Lesung im ausverkauften Oberschlesischen Landesmuseum.

Hösel. Derart prominenten Besuch hat man nur selten in Ratingen und so war auch die Aufregung groß beim Kulturkreis Hösel, als am Samstagabend Joachim Gauck im Haus Oberschlesien aus seinen Erinnerungen las. Aber: „Die Freude ist größer als die Aufregung“, versicherte Regine Walther, die stellvertretende Vorsitzende des Kulturkreises in ihrer sehr persönlichen Begrüßung.

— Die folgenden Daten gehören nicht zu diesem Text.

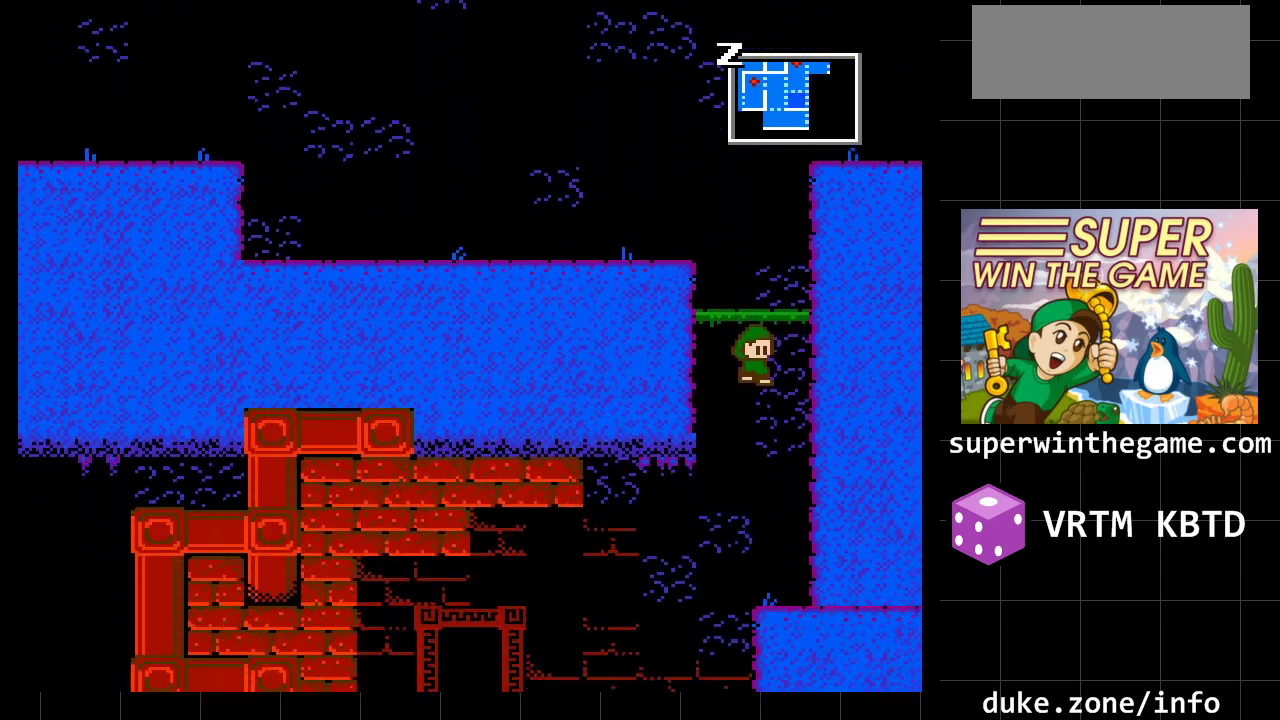
{"buttons": [], "events": []}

Wie zu erwarten war das Oktagon des Hauses Oberschlesien mit 200 Besuchern — überwiegend Mitgliedern des Kulturkreises — voll ausverkauft. Und es herrschte die meiste Zeit über gespannte Stille, so dass man eine Stecknadel hätte fallen hören können. So sehr zog Gauck sein Publikum von den ersten Worten an, bis zuletzt, in seinen Bann.

Bei einem so bewegten Leben überrascht es nicht, dass Gauck etwas zu sagen hatte: Als evangelischer Pastor in der DDR hatte er sich in der Bürgerrechtsbewegung engagiert, wurde nach der Wende erster Bundesbeauftragter für die Stasi-Unterlagen-Behörde und trat 2010 für das Amt des Bundespräsidenten an.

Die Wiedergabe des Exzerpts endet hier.